En el 76, cuando empezaba con la Orquesta, ¿imaginaba que podríamos tener este panorama?
Es increíble. Yo desde que soy chaval no he visto una interpretación tan histriónica y tan peligrosa. Incluso Hitler, que conducía un discurso espantoso, pero era el mismo desde el principio hasta el final. Este tío no sabe ni lo que dice. Es un títere de la extrema derecha norteamericana. No he visto un mandatario como este. Hitler es lo peor, pero este es lo peor y además es tonto. Juega con botones y bombas comos si fueran regalices.

¿Falta sentido del humor?
Sí, pero sobre todo discurso intelectual. Está todo basado en caca, culo, pedo, bomba y en la mentira. Es increíble la cantidad de mentiras que se dicen. Mentimos todos. Hasta para venderte un mueble. Mentimos sin ningún pudor.

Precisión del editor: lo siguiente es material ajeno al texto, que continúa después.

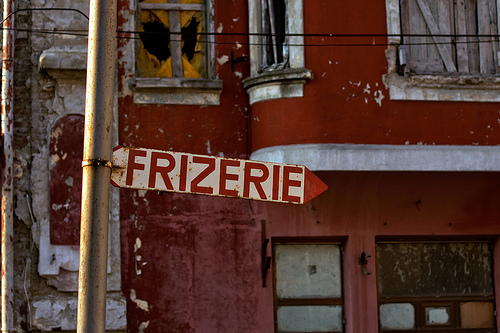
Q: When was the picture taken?
A: Daytime.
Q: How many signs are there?
A: One.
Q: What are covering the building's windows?
A: Boards.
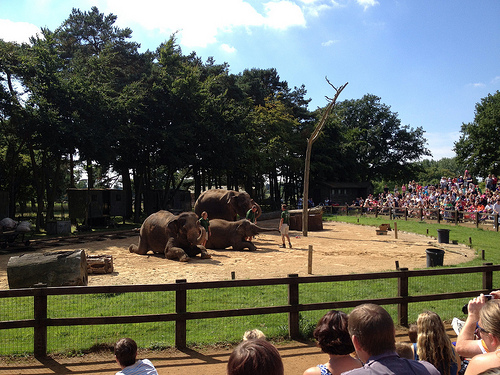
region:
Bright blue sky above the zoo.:
[387, 12, 469, 84]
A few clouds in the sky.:
[242, 4, 330, 50]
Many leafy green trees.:
[32, 6, 299, 188]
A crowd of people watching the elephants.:
[367, 171, 498, 223]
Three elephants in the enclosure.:
[122, 178, 281, 273]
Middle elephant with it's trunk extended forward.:
[202, 212, 282, 253]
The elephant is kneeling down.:
[124, 190, 213, 268]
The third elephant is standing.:
[193, 178, 264, 220]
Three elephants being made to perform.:
[125, 174, 280, 275]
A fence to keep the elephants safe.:
[93, 264, 302, 349]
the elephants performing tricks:
[127, 188, 278, 260]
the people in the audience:
[112, 166, 498, 373]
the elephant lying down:
[127, 208, 210, 261]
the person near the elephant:
[197, 210, 211, 245]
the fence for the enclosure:
[0, 201, 498, 361]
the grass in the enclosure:
[1, 205, 498, 354]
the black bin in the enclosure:
[425, 245, 443, 265]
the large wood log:
[7, 249, 89, 287]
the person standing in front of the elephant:
[279, 203, 292, 249]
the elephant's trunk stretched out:
[259, 226, 281, 233]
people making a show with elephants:
[81, 157, 394, 368]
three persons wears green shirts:
[194, 195, 299, 260]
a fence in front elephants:
[28, 172, 422, 312]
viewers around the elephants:
[0, 148, 499, 373]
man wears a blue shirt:
[339, 302, 419, 374]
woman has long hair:
[405, 307, 457, 372]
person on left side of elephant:
[120, 198, 215, 268]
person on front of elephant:
[210, 202, 297, 252]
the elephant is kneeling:
[128, 203, 208, 264]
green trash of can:
[418, 240, 451, 272]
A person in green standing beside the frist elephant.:
[196, 211, 211, 246]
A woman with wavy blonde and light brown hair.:
[409, 311, 463, 374]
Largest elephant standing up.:
[189, 189, 261, 221]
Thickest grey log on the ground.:
[8, 249, 86, 288]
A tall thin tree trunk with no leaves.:
[301, 76, 350, 238]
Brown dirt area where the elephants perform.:
[0, 215, 470, 291]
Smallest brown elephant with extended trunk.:
[198, 217, 283, 249]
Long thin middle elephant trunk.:
[256, 228, 283, 235]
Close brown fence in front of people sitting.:
[0, 262, 499, 360]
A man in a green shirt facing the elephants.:
[278, 202, 293, 250]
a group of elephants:
[127, 182, 290, 266]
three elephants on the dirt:
[113, 180, 291, 275]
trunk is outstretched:
[255, 223, 281, 235]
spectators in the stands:
[343, 170, 499, 234]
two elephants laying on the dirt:
[120, 206, 287, 270]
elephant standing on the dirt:
[191, 190, 264, 234]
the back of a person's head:
[224, 337, 274, 374]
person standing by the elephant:
[121, 191, 226, 272]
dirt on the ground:
[0, 214, 478, 285]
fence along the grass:
[0, 253, 498, 365]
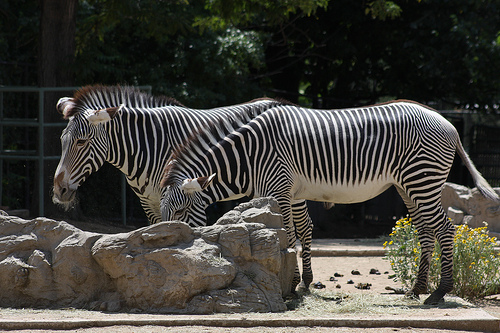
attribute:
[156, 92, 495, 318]
zebra — black, white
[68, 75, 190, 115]
main — short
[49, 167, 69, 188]
nose — brown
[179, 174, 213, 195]
ear — black, white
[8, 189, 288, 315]
outcropping — rocky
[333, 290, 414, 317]
patch — small, grass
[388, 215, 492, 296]
flowers — yellow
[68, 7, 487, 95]
trees — green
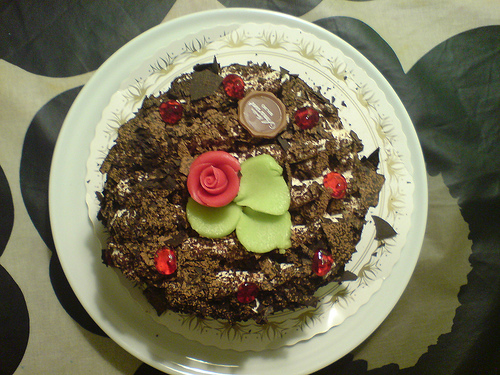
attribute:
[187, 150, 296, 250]
leaves — green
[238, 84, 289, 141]
circle — brown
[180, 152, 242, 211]
rose — red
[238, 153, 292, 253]
icing — green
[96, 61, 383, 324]
cake — chocolate, decorated, brown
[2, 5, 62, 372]
table cloth — black, white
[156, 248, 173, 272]
jelly — red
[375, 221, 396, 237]
piece — chocolate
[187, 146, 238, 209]
rose — pink, fondant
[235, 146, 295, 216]
leaf — green, fondant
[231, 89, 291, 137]
brown disc — brown 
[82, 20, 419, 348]
doily — white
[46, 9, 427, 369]
plate — white, round, ceramic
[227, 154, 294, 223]
candy petal — yellow 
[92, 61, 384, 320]
dessert — yummy 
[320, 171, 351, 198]
red flower — red 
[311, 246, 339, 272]
red flower — red 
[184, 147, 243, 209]
rose — red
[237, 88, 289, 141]
pendant — brown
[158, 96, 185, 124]
candy — red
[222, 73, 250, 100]
candy — red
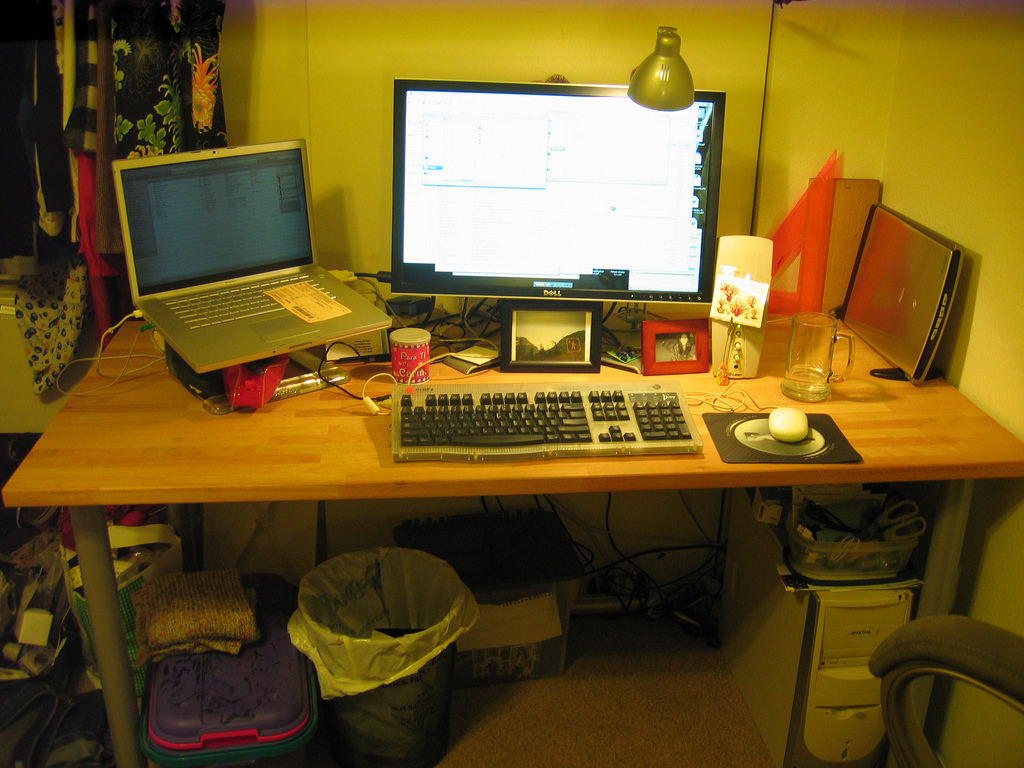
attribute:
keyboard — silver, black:
[385, 369, 703, 455]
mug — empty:
[772, 305, 853, 401]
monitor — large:
[390, 72, 730, 330]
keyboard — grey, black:
[398, 372, 703, 459]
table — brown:
[0, 270, 1022, 502]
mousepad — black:
[707, 400, 857, 464]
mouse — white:
[757, 398, 808, 441]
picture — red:
[638, 311, 714, 370]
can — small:
[287, 540, 472, 765]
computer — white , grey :
[745, 521, 901, 757]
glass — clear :
[775, 302, 862, 397]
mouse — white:
[751, 390, 828, 449]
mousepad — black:
[687, 397, 866, 473]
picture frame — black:
[486, 281, 629, 372]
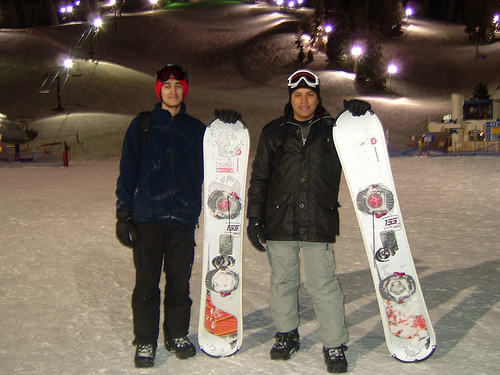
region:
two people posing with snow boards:
[122, 56, 434, 366]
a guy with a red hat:
[124, 59, 206, 371]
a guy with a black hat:
[260, 32, 352, 373]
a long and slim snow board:
[195, 92, 256, 369]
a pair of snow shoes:
[131, 333, 202, 371]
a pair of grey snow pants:
[260, 242, 361, 354]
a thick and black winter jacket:
[247, 98, 359, 255]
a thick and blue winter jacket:
[122, 122, 209, 237]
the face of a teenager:
[155, 68, 193, 116]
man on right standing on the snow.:
[247, 61, 367, 373]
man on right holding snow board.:
[333, 98, 434, 367]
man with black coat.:
[248, 117, 340, 243]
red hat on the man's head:
[148, 63, 193, 98]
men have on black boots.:
[134, 332, 349, 374]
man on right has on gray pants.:
[265, 240, 355, 346]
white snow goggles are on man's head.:
[281, 68, 321, 88]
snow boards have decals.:
[194, 113, 438, 363]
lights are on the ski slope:
[62, 8, 404, 101]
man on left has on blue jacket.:
[121, 110, 206, 217]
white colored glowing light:
[64, 57, 74, 69]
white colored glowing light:
[91, 15, 103, 29]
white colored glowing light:
[58, 5, 68, 14]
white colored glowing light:
[65, 3, 74, 13]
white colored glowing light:
[385, 63, 397, 75]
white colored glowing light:
[348, 43, 363, 60]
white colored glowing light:
[323, 25, 333, 35]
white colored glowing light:
[276, 0, 286, 7]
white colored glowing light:
[287, 0, 295, 10]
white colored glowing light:
[296, 0, 303, 5]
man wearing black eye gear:
[157, 65, 188, 80]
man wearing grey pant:
[270, 250, 340, 332]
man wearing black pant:
[133, 255, 192, 331]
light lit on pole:
[61, 55, 73, 70]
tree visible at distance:
[358, 40, 383, 86]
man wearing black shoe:
[321, 347, 347, 371]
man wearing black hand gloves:
[115, 210, 138, 247]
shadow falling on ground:
[433, 263, 498, 321]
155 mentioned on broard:
[383, 216, 399, 227]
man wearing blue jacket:
[121, 107, 199, 224]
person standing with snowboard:
[135, 54, 249, 368]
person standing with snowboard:
[256, 88, 441, 367]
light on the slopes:
[86, 12, 113, 33]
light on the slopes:
[54, 52, 76, 73]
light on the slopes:
[383, 54, 411, 98]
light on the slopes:
[344, 40, 374, 66]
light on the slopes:
[323, 21, 332, 40]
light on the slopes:
[488, 12, 496, 29]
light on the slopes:
[286, 0, 298, 10]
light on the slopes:
[298, 0, 304, 7]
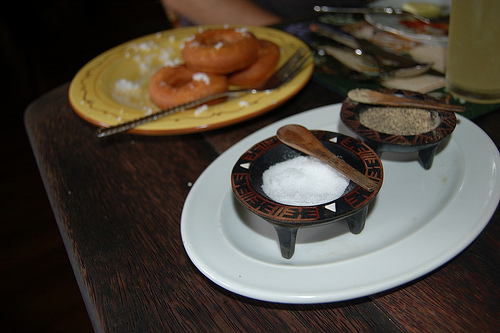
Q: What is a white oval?
A: Plate.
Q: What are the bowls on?
A: The white plate.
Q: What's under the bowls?
A: The white plate.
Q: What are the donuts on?
A: The yellow plate.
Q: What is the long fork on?
A: The yellow plate.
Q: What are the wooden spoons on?
A: The bowls.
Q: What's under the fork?
A: The yellow plate.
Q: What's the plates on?
A: The table.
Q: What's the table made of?
A: Wood.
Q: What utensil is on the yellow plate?
A: A fork.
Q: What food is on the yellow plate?
A: Donuts.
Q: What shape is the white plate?
A: Oval.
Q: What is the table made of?
A: Wood.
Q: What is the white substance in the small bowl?
A: Salt.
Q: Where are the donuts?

42 años cumple la Orquesta Mondragón...
Siempre le he dado caña a las cosas desde que era chaval. Y algún disgusto me ha dado en la escuela, por ejemplo, y algún coscorrón, pero sacaba buena nota en junio. En conducta no tenía buenas notas. En gimnasia no, ahí era un desastre.

El tiempo pasa... ¿Nota el cansancio?
Yo no estoy cansado. Esta es mi profesión. Ahora me han propuesto hacer de tendero que amamanta a una cerda y lo haré. A mí me gusta meterme en al piel de otros. A mí no me cansa. Cuando me preguntan: ¿pero sigue? Yo siempre digo que hasta que toque, que hasta que llame la Parca a la puerta.